Allele-specific suppressors of a 412-insertion allele of vg have been isolated.
Molecular characterization of the Psc region demonstrates that aberrant vg gene expression results in abnormal bristle development.
vg is directly involved in determining which thoracic imaginal disc cells will form wings and halteres.
vg mutant embryos exhibit normal gap-junctional communication in the imaginal discs and normal membrane potentials.
An analysis of modifiers affecting the expression of the vg mutant phenotype has been carried out.

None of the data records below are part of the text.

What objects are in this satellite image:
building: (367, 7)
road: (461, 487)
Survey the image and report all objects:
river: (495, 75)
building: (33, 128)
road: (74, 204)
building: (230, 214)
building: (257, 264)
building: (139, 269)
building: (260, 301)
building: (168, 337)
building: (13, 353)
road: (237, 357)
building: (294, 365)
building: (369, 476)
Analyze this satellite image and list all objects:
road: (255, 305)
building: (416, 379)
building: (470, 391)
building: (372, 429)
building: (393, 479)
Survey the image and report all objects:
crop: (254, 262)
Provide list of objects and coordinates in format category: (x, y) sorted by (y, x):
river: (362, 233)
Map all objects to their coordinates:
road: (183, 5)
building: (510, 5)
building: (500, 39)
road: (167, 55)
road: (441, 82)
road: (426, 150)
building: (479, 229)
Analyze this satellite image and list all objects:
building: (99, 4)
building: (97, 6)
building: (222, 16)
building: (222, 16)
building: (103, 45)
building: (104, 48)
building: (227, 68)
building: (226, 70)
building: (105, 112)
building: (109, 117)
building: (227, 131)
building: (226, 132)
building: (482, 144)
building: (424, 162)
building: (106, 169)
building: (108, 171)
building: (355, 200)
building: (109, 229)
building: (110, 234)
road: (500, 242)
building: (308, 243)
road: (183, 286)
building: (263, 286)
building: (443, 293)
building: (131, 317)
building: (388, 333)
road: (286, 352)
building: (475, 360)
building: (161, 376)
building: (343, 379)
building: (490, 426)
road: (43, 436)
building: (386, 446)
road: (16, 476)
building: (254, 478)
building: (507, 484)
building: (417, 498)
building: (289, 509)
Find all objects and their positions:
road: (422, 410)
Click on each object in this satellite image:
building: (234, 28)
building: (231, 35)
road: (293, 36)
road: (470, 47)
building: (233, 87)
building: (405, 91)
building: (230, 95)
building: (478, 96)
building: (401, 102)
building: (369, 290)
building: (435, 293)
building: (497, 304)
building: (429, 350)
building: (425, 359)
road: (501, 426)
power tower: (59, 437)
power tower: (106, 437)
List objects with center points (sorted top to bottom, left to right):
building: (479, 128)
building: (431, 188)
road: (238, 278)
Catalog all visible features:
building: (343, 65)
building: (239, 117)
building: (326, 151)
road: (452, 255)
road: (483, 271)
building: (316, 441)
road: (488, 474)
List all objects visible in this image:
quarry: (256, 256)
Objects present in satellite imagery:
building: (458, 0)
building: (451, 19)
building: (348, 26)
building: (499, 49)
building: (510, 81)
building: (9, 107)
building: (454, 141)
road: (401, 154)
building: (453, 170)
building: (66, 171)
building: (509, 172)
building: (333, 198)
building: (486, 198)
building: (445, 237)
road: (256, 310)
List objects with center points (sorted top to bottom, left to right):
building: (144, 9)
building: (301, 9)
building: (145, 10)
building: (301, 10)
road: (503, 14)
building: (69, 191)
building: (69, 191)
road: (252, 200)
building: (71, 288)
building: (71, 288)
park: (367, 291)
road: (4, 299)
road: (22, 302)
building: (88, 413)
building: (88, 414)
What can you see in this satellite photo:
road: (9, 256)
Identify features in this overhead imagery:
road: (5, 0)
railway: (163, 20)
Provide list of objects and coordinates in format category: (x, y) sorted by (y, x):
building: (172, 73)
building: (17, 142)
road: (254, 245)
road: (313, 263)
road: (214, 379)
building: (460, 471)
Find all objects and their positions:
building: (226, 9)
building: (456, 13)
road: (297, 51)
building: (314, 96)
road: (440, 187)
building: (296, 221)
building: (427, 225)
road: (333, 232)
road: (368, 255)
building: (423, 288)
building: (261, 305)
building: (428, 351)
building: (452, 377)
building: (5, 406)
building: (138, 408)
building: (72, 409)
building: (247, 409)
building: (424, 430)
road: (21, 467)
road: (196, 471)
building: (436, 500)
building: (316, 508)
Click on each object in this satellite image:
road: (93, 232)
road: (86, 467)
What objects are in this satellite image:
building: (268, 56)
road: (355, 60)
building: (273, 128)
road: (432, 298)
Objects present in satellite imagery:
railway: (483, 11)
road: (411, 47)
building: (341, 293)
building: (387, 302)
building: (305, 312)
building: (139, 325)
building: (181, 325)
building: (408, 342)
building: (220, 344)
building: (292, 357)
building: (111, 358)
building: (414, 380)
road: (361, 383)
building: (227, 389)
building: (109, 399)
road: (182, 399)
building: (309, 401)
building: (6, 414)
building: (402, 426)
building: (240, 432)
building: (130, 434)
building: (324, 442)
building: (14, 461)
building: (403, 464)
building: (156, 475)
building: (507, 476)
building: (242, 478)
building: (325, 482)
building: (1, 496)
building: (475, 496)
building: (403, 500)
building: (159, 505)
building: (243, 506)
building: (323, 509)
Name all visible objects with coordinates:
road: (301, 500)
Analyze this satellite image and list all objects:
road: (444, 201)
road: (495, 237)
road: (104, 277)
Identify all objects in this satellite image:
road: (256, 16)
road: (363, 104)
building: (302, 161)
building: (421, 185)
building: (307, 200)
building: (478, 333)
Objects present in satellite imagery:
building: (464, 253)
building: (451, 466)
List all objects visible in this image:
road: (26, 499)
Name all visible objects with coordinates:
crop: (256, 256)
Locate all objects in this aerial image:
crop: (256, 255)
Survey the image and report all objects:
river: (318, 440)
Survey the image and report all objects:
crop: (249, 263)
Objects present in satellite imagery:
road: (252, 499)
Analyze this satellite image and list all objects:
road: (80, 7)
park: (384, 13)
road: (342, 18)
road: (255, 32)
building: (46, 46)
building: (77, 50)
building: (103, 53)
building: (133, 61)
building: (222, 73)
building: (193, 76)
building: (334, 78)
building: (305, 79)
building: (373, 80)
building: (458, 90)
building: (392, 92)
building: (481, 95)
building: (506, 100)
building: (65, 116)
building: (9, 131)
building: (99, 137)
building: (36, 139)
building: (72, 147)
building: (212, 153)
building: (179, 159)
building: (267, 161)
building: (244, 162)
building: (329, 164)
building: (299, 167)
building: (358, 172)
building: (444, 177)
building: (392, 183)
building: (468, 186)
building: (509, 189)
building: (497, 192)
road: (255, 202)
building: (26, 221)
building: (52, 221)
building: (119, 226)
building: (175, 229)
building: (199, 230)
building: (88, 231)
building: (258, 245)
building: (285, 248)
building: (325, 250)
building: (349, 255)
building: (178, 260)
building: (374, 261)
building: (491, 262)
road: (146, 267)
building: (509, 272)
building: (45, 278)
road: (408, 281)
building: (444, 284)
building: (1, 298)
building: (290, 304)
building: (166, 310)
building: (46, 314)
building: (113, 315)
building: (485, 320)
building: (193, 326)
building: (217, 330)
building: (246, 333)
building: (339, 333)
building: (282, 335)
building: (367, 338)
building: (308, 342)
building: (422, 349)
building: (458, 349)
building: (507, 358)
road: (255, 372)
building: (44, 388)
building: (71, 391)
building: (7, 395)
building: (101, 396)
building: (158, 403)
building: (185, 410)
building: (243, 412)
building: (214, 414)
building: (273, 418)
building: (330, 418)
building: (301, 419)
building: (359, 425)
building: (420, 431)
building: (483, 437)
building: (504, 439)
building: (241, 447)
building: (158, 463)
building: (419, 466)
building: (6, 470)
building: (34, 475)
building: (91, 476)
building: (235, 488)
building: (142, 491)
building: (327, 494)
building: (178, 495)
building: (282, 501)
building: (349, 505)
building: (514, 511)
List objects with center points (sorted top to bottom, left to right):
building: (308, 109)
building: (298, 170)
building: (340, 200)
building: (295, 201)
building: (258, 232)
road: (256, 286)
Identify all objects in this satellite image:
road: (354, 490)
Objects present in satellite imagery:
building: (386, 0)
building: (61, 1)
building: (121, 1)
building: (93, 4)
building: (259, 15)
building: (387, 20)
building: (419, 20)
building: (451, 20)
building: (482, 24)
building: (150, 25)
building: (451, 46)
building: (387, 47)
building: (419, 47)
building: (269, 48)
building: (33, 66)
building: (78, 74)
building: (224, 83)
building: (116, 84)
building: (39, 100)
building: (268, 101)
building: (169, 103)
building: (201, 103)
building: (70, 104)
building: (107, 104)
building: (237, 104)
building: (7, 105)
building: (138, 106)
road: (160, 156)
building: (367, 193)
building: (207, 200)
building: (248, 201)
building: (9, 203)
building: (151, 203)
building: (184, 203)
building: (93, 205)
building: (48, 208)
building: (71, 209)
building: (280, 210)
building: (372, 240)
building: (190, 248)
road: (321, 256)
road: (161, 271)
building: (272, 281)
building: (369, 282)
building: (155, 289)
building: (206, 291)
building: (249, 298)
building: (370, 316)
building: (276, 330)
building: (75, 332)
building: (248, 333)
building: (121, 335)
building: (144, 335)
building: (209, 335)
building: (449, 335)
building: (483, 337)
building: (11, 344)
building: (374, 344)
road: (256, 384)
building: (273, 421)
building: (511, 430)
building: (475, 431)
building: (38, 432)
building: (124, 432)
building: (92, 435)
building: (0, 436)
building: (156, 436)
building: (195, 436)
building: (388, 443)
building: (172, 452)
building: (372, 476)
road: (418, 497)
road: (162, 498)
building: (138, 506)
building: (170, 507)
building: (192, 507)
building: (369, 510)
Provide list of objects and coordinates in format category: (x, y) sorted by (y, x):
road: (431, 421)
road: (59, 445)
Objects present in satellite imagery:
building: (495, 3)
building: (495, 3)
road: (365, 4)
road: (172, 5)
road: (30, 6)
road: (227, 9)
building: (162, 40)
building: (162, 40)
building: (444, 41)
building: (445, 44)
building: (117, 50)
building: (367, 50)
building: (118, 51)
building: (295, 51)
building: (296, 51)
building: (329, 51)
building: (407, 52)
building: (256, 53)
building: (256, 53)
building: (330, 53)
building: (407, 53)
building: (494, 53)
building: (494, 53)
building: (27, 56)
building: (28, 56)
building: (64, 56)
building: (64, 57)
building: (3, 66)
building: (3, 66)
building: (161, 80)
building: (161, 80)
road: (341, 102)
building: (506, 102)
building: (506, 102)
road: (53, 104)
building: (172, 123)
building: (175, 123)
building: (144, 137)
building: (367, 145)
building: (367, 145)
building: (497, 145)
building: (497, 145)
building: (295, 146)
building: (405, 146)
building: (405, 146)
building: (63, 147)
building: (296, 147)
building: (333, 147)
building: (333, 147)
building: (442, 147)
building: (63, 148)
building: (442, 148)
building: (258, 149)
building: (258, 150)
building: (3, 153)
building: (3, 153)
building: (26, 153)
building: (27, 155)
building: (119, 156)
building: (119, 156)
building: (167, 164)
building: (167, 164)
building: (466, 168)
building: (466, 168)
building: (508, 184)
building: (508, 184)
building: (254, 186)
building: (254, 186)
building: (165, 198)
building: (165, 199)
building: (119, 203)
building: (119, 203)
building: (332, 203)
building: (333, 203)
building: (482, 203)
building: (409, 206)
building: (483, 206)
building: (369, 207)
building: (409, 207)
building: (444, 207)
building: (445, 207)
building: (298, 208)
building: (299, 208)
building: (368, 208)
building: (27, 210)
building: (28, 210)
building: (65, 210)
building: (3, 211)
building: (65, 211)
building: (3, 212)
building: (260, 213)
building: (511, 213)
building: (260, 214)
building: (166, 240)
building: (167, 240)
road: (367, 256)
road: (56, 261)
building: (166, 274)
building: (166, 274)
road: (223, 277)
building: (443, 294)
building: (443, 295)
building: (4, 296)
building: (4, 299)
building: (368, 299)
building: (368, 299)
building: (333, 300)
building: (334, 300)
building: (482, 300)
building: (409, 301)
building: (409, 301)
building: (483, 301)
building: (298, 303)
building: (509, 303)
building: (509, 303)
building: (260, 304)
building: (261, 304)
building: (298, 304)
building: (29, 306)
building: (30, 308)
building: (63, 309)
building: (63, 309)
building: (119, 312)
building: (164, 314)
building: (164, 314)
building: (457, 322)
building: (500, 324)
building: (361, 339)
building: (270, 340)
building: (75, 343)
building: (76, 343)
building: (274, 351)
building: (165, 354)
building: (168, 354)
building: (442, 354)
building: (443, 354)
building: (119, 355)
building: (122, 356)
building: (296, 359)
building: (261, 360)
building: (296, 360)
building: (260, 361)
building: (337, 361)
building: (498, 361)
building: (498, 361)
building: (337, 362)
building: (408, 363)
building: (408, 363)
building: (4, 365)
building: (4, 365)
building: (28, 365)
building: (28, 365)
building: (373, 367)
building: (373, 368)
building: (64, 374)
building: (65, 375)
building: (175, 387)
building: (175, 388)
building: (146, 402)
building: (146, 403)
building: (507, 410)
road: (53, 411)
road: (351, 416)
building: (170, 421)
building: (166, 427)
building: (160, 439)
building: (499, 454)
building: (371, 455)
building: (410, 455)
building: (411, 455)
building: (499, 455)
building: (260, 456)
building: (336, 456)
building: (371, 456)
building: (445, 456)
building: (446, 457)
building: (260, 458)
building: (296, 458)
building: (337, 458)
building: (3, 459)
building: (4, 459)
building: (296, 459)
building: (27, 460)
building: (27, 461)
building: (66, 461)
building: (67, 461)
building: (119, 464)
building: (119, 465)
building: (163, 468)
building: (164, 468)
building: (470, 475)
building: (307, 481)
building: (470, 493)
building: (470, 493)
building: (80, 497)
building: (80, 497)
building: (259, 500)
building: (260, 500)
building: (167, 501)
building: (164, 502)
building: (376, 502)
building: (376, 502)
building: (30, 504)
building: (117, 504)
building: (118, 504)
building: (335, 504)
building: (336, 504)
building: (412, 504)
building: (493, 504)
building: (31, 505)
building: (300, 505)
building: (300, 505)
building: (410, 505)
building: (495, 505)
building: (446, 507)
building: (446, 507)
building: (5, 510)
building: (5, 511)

The vestigial locus seems to be mainly involved in the development of the wing margin. The mutants are recessive viable (with or without a visible phenotype), recessive lethal, or dominant (with a visible phenotype over wild type or a vg allele); some alleles complement each other; others show pleiotropic effects or homeosis (Bownes and Roberts, 1981). In the classical vg mutants, the wings of homozygotes are reduced to vestiges and usually held at right angles to the body, the wing veins still visible. Some mutants have narrow, nicked, or scalloped wings. Halteres may be reduced or absent. Postscutellar bristles are frequently held erect. Viability is somewhat reduced; null mutants are sterile. Temperatures of 29oC or greater appreciably increase wing size (Harnly, 1936; Stanley, 1935). A suppressor of vg on the third chromosome, su(vg), results in an almost normal phenotype at 28oC, an intermediate vg phenotype at 25oC and a strong vg phenotype (in wings and especially halteres) under 20oC (David, Javellot and Touze, 1970). vg/+ heterozygotes with certain Minutes show scalloping of the wings (Green and Oliver, 1940; Simpson, Lawrence and Maschat, 1981). vg/vg/+ has scalloped wings more often than vg/+ (Green, 1946). Final size of larva is smaller than in wild type and pupation occurs slightly later. Wing discs of late larva are also somewhat smaller than in wild type (Auerbach, 1936), as are haltere discs (Chen, 1929). Goldschmidt (1935; Goldschmidt, 1937) claimed that wings are more or less fully formed and subsequently eroded by degeneration during pupation. Waddington (1939; Waddington, 1940) found no evidence of erosion and concluded that the effect of the gene occurs during the larval period and involves reduction in size of prospective wing area and shift in position of line along which wing area is folded out from the imaginal disk. Fristrom (1968), Fristrom (1969), however, using both light and electron microscopy, found numerous degenerating cells in the presumptive wing blade region of the vg wing discs, as did Bryant and Girton (1980), Bownes and Roberts (1981), Bownes and Roberts (1981), James and Bryant (1981) and O'Brochta and Bryant (1983). Duplications of the mesonotum along with deficiences of wing disk material occur in a small percentage of vg mutants (Girton and Bryant, 1980; James and Bryant, 1981).